Everyone’s been there. You’re having an innocent conversation over yeasted, ring-shaped hunks of bread when someone inevitably asks the question: “So, how does it compare to a New York bagel?”

We never really know how to answer, because even though we’ve had plenty of good bagels in NYC, we’re not really sure what turns a New York bagel into A New York Bagel (it’s not the water, no matter what your uncle in Brooklyn says). And unless they’re either a chemist or a chef - or both - the person asking you the question certainly doesn’t know, either.

So we’re not going to compare Maury’s to a New York bagel, because we don’t care how it stands up to some New Yorker’s favorite Tompkins Square sesame-lox whatever. All we know is this Silver Lake spot bakes damn good bagels, smears them with just the right amount of cream cheese, loads them with excellent smoked fish, and breaks a few rules in the process.

Located on a residential street in Silver Lake you probably don’t know exists unless you live on it, Maury’s is a tiny, predominantly takeout spot. The menu here is limited - usually seven different sandwich and open-faced options, most of them involving fish. But, just like how Quentin Tarantino says he’s only going to make ten movies, we don’t mind the limited quantity when the quality is so high. The bagels are soft and chewy, but not so springy that you’re going to sprain your jaw - they still crunch a bit when you bite into them. The Everything and the garlic bagels are our favorites, but you can’t really go wrong with any of them... and no matter which you order, it’ll still be warm when it’s handed over. Maury’s doesn’t toast their bagels (unless you ask for it), they just churn them out at an incredible pace.

Jakob Layman

And though the bagels are great, the real star of the show is the fantastic fish. The sable is among our favorites - the buttery black cod is perfect with cream cheese, and offset by the pickled red onions and tomatoes - and the kippered salmon is also excellent. And they have a special that is almost undoubtedly the most expensive bagel in Los Angeles - The Mori, which is $22 and piled high with lox, dill, cucumber, and wasabi tobiko (flying fish roe). A bagel that costs this much might seem like a gimmick, but this is a distinctly great breakfast dish, and we highly recommend getting it at least once.

Two sandwiches stand out above the rest, though. The traditional Lox - salt-cured salmon with capers, red onion, and cream cheese - is salty, simple, and satisfying. Much less traditional (but still very simple) is the Labneh, with tomatoes, cucumbers, and earthy za’atar. The tangy labneh and sweet tomatoes make it something we’d eat three times a week, and for $8, we could probably justify doing so.

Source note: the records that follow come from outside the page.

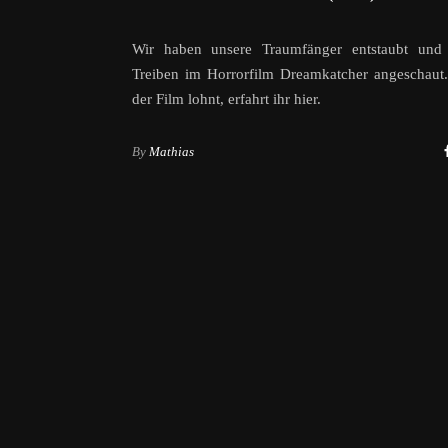
Wir haben unsere Traumfänger entstaubt und
Treiben im Horrorfilm Dreamkatcher angeschaut
der Film lohnt, erfahrt ihr hier.
By
Mathias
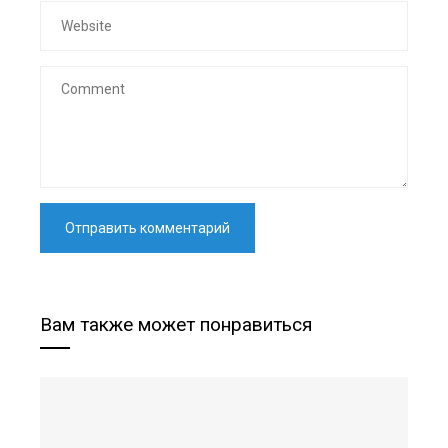
Вам также может понравиться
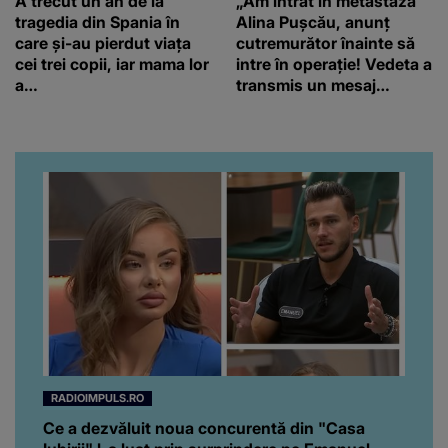
A trecut un an de la
„Am intrat în metastază”
tragedia din Spania în
Alina Pușcău, anunț
care și-au pierdut viața
cutremurător înainte să
cei trei copii, iar mama lor
intre în operație! Vedeta a
a…
transmis un mesaj
emoționant fanilor
RADIOIMPULS.RO
Ce a dezvăluit noua concurentă din "Casa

New Yorkers do a lot of things well, like taking public transportation and learning to live in tiny spaces. They make pretty good bagels, too. It just doesn’t matter, because we live in Los Angeles - and we’ve got Maury’s.

Food Rundown

Jakob Layman
Lox

The deli classic is our favorite thing here. The cured salmon is saltier than the ocean, and more beautiful than open sea.

Jakob Layman
Sable

Smoked black cod sounds like something you’d order for $68 at a restaurant you only go to when your boss is paying. But you can get it at Maury’s anytime you want, and it’s probably better than the $68 version.

Jakob Layman
The Mori

We’re not going to tell you to spend $22 on a bagel. But if this special is available, and you feel like balling out a bit, get The Mori. The price will seem downright reasonable once you taste the lox and wasabi tobiko on top.

Labneh

This open-faced bagel is incredibly simple - and pretty incredible in general. Make it your first move here if you don’t feel like smoked fish.

Jakob Layman
Kippered Salmon

This hot-smoked fish is smokier and moister than any of the others, and we love it as an open-face sandwich, because you get a little extra fish taste.

Jakob Layman
Avocado

We’ll never know why avocado and cream cheese go so well together - they’re so similar, we’d think it would be too mushy. But this is a great combination.